The labor migration track, opened in late 2025, adds a further dimension. Kabul has formally proposed directing Afghan labor migrants to Tatarstan, with an initial cohort of approximately 1,000 workers for the agricultural sector and potential expansion across industries. This inverts the direction of the Afghan exodus of the 2021–2024 period and establishes a formal channel through which Afghan labor enters Russia via a subnational agreement, a configuration that the federal labor migration framework has not previously accommodated.
The limits of the model are also visible. Banking infrastructure remains the principal operational constraint. Rustam Khabibullin has publicly identified transaction commissions of approximately 30 percent as a substantial barrier to Russia–Afghanistan commercial settlement and has proposed that Russia develop an international payments system modelled on hawala for transactions with member states of the Organisation of Islamic Cooperation. Nur Ahmad Agha, the chairman of Da Afghanistan Bank, is expected to attend the first congress of OIC national bank representatives at KazanForum 2026, which has been identified as the venue for this discussion. Without a payments architecture that can absorb Afghan transactions at scale, the trade volumes reported will remain concentrated in a narrow band of fuel, grain, and equipment.
CONCLUSIONS:
Tatarstan's Afghan engagement is neither a humanitarian gesture nor a purely commercial venture. It is the operational layer of Russian policy in a region where the confessional and communal dimensions of the relationship carry weight that standard diplomatic instruments cannot supply.
Russia's formal recognition of the Taliban government in April 2025 regularized the legal environment without displacing the Tatarstani channel, because the republic's combination of Islamic identity, a diaspora community in northern Afghanistan, an institutional platform in KazanForum, and a productive industrial base constitutes an instrument that no federal subject of Russia could replicate.

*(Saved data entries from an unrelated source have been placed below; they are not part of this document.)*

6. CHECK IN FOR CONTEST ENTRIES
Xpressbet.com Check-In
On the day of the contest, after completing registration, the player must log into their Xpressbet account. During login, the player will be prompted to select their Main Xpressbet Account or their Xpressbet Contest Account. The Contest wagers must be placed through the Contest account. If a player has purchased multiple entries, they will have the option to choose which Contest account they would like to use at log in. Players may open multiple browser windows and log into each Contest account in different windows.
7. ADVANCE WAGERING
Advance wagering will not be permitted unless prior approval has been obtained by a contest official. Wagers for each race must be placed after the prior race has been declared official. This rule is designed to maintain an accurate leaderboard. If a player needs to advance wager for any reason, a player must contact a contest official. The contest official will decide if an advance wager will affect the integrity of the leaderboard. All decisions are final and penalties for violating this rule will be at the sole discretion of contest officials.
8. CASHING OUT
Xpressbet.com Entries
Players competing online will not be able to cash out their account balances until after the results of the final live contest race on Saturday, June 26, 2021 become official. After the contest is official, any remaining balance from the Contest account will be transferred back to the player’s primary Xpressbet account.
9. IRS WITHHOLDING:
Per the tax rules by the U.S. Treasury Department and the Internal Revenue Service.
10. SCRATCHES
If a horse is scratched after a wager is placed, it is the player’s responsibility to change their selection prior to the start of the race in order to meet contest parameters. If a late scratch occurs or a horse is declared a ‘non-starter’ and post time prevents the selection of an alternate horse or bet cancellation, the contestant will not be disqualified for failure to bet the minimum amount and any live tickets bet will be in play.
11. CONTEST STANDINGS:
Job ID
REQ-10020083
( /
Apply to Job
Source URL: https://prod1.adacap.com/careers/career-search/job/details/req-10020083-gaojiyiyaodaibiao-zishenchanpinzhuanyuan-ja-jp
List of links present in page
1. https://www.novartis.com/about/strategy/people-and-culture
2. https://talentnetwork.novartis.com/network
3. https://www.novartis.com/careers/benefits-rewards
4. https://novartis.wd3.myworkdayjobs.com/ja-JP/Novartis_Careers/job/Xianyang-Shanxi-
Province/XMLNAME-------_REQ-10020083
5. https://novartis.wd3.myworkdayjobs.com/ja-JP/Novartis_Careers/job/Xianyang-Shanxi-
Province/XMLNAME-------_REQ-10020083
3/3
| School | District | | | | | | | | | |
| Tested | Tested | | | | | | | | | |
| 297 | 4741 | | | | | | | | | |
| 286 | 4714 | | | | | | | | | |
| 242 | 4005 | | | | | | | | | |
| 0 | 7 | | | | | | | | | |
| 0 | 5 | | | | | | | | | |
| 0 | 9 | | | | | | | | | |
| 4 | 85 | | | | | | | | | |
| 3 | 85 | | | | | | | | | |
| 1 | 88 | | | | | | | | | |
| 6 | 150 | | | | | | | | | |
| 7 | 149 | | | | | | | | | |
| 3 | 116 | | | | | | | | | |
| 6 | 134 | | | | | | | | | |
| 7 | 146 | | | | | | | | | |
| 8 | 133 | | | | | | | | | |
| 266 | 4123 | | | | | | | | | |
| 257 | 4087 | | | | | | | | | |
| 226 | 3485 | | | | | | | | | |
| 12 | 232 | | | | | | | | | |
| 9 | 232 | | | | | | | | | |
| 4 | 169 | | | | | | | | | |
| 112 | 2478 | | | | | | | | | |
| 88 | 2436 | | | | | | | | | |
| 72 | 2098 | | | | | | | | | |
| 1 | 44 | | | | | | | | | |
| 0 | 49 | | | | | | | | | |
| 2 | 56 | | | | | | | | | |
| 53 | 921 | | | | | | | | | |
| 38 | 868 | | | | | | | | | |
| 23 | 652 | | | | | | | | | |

The trilateral corridor agreement prepared for May 2026 and the parallel track through Surkhandarya indicate that the model is scaling from bilateral commerce toward regional transit infrastructure. Whether Tatarstan's engagement consolidates into a durable Russian presence in Afghanistan will depend on the resolution of payment-system constraints and on whether Moscow formalizes the paradiplomatic arrangement through a trade representation in Kabul.
The broader significance lies in what the case illustrates: in the northward reorientation of Afghanistan that began with the closure of the Pakistani corridor, external powers are not only competing through state-level instruments but through the subnational channels that carry confessional, communal, and industrial advantages.
AUTHOR’S BIO:
Eldaniz Gusseinov is Head of Research and сo-founder at the political foresight agency Nightingale Int. and a non-resident research fellow at Haydar Aliyev Center for Eurasian Studies of the Ibn Haldun University, Istanbul. Rassul Kospanov is a Senior Researcher at the National Analytical Center under Nazarbayev University, where he coordinates socio-political research projects and prepares analytical reports and policy recommendations for central and local government bodies. His work focuses on political processes in Kazakhstan and across Central Asia, as well as issues of regional cooperation.